In PATCHv5[2], we took the following DT binding where multiple cell
properties seem to work ok.
smmu_a: iommu at xxxxxxxx {
#iommu-cells = <2>;
....
};
smmu_b: iommu at xxxxxxxx {
#iommu-cells = <3>;
....
};
device_a {
iommus = <&smmu_a param1 param2>,
<&smmu_b param1 param2 param3>;
};
This can describe the relation between a device and an iommu
independently. The number of params needed for each IOMMU can be
sepcified by #iommu-cells in its iommu entry.
device_a <-> smmu_a, needs 2 params for a device
device_a <-> smmu_b, needs 3 params for a device
For example, "smmu_a" can be an bus level global IOMMU where all child
devices can be an master of "smmu_a", and "smmu_b" is a local IOMMU
only for "device_a".
"memory controller"---"smmu_a"---bus--+--"smmu_b"--"device_a"
|
|
+--"device_b"
> >> I think that Will Deacon can do better than I.
> >
> > I already commented briefly here:
> >
> > http://www.spinics.net/lists/devicetree/msg11513.html
> >
> > basically deferring to DT people :)
> >
> > Anyway, I'm happy to tighten up the IOMMU requirement description but
> > *not* at the expense of breaking what we currently have for the ARM SMMU,
> > which is being used by Calxeda.
> >
> > Adding Andreas and Rob for input on potential binding additions to the SMMU.
>
> The above proposal would be an incompatible change. However, I think we
> could still deal with a change in this binding at this stage.
>
> One way approach to handle this without changing the binding would be to
> scan the DT for all iommu's up front and create a list of all nodes and
> their iommu parent. The fact that the hierarchy is described in a way
> that doesn't fit Linux well is really a Linux implementation detail.
I may need some implementation to understand this further.
> If changing the binding, a simple approach would be to allow
> 'smmu-parent' to be a bus and/or device property and not just for
> chained iommu's. This could be a global or bus property that is
> inherited. Like interrupt-parent, you would have to deal with the parent
> being itself. Also, perhaps iommu-parent would be a better name. In any
> case, I'd like to see this all be a generic iommu binding.

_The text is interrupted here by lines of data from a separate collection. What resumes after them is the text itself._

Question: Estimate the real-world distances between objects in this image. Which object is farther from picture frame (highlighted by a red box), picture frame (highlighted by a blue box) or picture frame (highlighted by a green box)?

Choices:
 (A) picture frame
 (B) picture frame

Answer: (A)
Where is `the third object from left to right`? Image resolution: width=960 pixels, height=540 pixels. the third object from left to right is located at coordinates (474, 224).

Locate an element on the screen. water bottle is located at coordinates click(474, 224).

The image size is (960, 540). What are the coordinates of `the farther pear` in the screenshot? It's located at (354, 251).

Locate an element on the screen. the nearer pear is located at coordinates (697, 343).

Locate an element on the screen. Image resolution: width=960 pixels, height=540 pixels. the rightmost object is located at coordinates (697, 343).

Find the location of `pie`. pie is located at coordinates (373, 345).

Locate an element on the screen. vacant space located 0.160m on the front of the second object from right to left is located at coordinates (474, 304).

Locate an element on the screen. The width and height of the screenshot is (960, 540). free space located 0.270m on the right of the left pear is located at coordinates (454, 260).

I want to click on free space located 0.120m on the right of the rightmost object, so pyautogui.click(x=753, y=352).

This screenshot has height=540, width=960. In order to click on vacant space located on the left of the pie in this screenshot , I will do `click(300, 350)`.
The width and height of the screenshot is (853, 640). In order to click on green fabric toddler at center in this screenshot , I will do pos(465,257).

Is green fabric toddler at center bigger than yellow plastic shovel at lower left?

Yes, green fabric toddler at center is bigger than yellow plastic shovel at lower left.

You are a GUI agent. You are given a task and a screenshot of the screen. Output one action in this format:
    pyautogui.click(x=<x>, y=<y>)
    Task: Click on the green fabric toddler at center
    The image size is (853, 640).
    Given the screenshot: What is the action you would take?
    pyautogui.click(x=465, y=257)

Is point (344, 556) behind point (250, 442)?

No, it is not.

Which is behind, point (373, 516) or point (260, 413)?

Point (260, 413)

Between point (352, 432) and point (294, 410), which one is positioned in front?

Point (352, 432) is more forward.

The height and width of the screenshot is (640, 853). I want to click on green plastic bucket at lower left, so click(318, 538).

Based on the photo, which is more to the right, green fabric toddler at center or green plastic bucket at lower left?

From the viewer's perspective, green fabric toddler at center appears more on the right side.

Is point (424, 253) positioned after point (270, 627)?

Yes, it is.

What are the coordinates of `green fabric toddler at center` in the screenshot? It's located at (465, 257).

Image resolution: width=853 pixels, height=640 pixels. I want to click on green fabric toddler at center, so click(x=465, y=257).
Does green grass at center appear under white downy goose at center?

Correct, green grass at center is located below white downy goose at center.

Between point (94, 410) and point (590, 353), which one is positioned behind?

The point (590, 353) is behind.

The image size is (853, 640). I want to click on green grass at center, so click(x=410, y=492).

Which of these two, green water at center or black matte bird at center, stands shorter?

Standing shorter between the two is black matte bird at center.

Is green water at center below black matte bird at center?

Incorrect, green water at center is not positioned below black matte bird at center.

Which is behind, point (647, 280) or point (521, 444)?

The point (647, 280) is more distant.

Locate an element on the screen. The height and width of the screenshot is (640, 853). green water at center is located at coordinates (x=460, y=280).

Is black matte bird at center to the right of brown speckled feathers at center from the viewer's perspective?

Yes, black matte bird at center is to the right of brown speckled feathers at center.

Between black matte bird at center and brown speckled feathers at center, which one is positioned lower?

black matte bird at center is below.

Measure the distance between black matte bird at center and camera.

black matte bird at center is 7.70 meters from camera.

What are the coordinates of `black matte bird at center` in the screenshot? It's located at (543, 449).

I guess that this would work.
One concern to this may be that there might be the case where IOMMU
hierarchy doesn't always follow the bus's one, I guess. I'm not so
sure if it's an good example, but, platform_bus itself doesn't follow
the actual bus hierarchy at all. But if we start to describe the bus
hierarchy(adding a specific bus) we'll loose the benefit of
platform_bus, where we can share almost all devices in a single
driver.
OTOH, do you see any limitations of point-to-point connections between
a device and IOMMUs, described in the above "device_a" and "smmu_[a|b]"?